We need to distribute the data using JSON and thus we wrote a custom outputter. We are also outputting same data as csv for another vendor. On investigation I found that JSON outputter is using one vertices whereas csv is using 5 vertices to output same data and JSON took long time as well. May I request the reason behind the behavior and is there a way so that we change this?
2 Answers
Actually the reason why you only get a single vertex for JSON but 5 vertices for CSV is very simple.
JSON is a hierarchical data format, and thus needs the whole rowset in a single vertex so it knows what the structure will be. Even if the outputter outputs a JSON array of objects representing the rows, the array begin and end is kind of a nesting (you will need to know what the first and last row is).
If you used the sample outputter from the Microsoft U-SQL GitHub page, that outputter was implemented with AtomicFileProcessing turned on for this reason.
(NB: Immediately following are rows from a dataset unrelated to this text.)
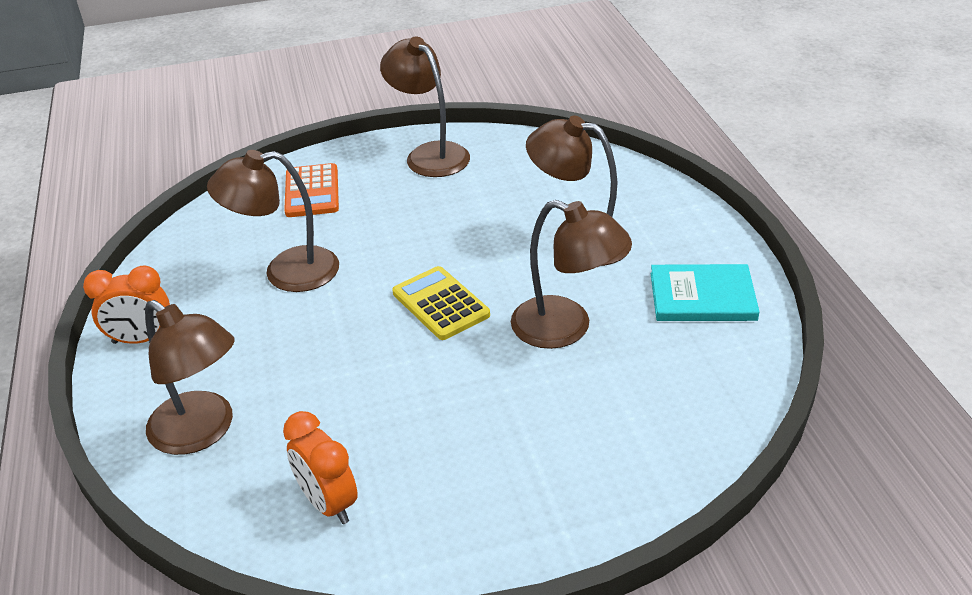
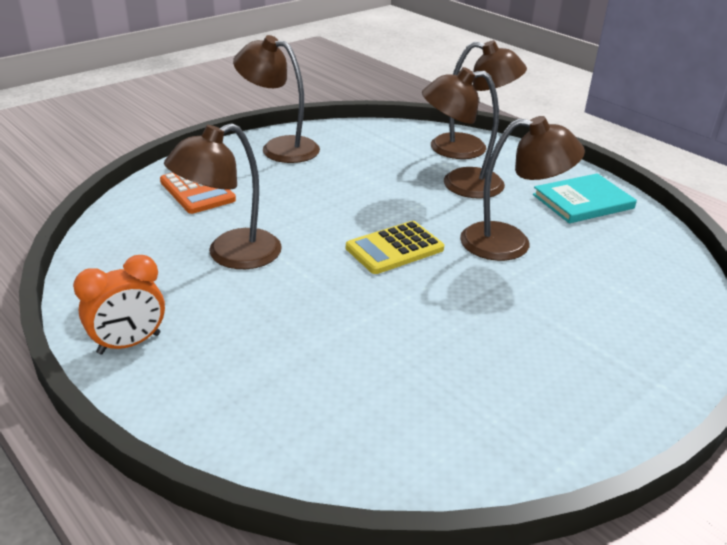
camera: 30 degrees left, 5 degrees down
brown lamp [145,300,235,455] -> brown lamp moved to [431,40,527,159]
orange clock [283,411,358,524] -> none
yellow calculator [392,266,490,340] -> yellow calculator turned 60 degrees counterclockwise [346,221,444,274]

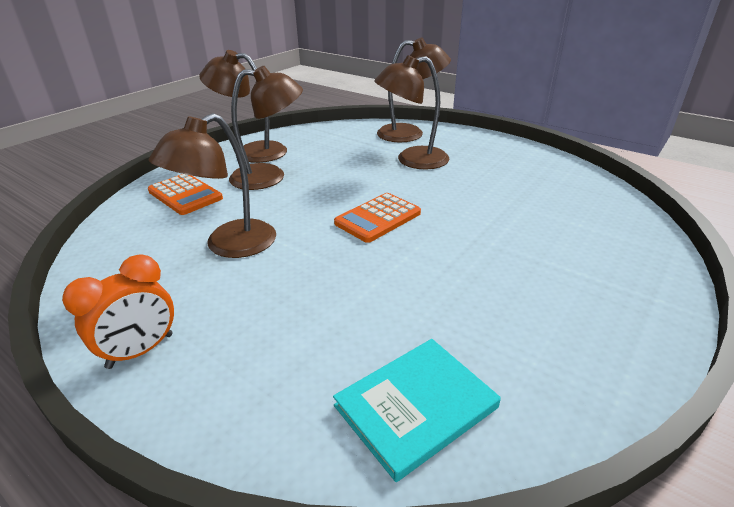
camera: 10 degrees left, 0 degrees up
yellow calculator [346,221,444,274] -> orange calculator [334,193,421,243]
brown lamp [460,116,585,261] -> brown lamp moved to [229,66,303,190]
turquoise book [533,173,637,224] -> turquoise book moved to [333,339,501,482]

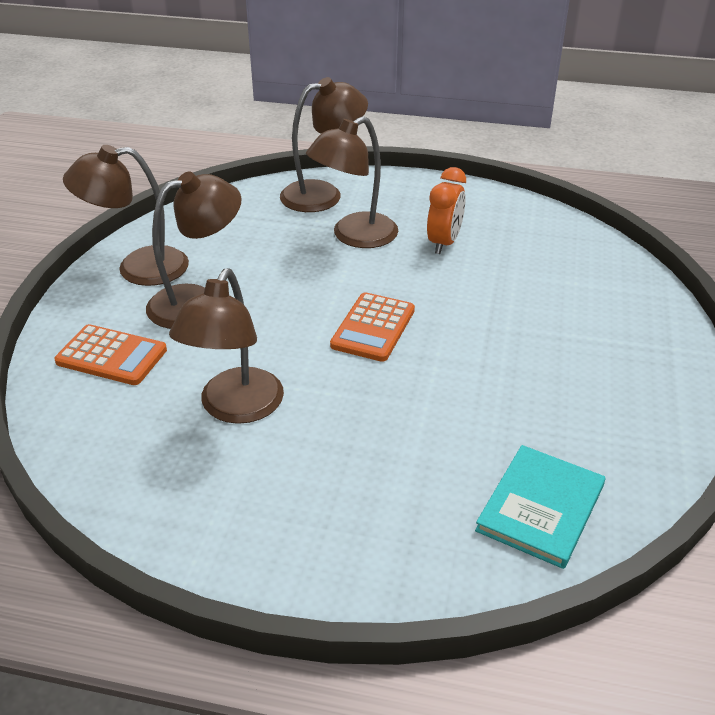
camera: 25 degrees left, 5 degrees up
orange clock [62,254,174,369] -> orange clock moved to [427,167,466,254]

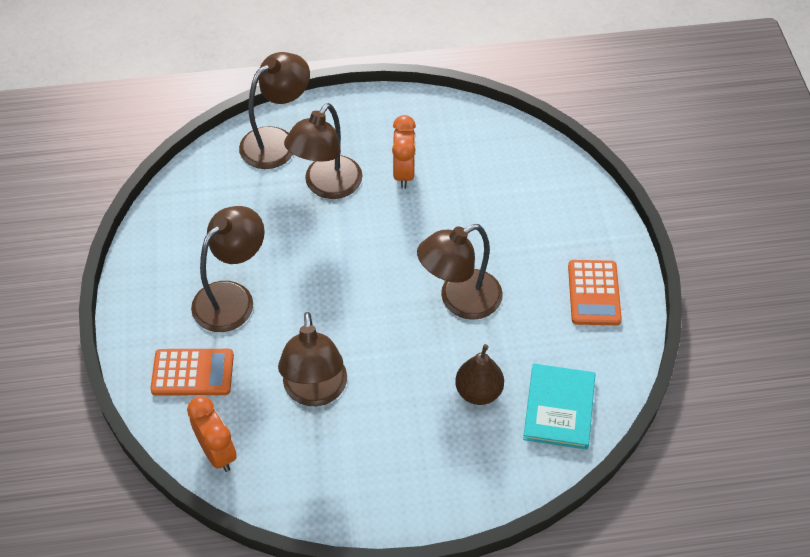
camera: 20 degrees left, 15 degrees up
brown lamp [63,145,189,286] -> brown lamp moved to [417,224,503,320]
orange calculator [330,292,415,362] -> orange calculator moved to [568,260,622,325]
none -> orange clock [187,396,237,472]
none -> brown pear [455,344,504,405]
CSV is a flat, row-by-row format. Thus you can partition the rowset into subsets and serialize them individually. There is no structure impeding parallelization.
So unless you decide to output 1 JSON document by row (thus turning the combined output into an invalid JSON document), you cannot parallelize the hierarchical output.

- 6,684
- 15
- 23
I believe you can add a wildcard to the output location that would turn the final COMBINE node from one vertex into the number of vertices equal to the stream at that point.
So, instead of outputting to
filename.json
you would use
filename{*}.json
and in place of the {*} would be a numeric value representing the vertex.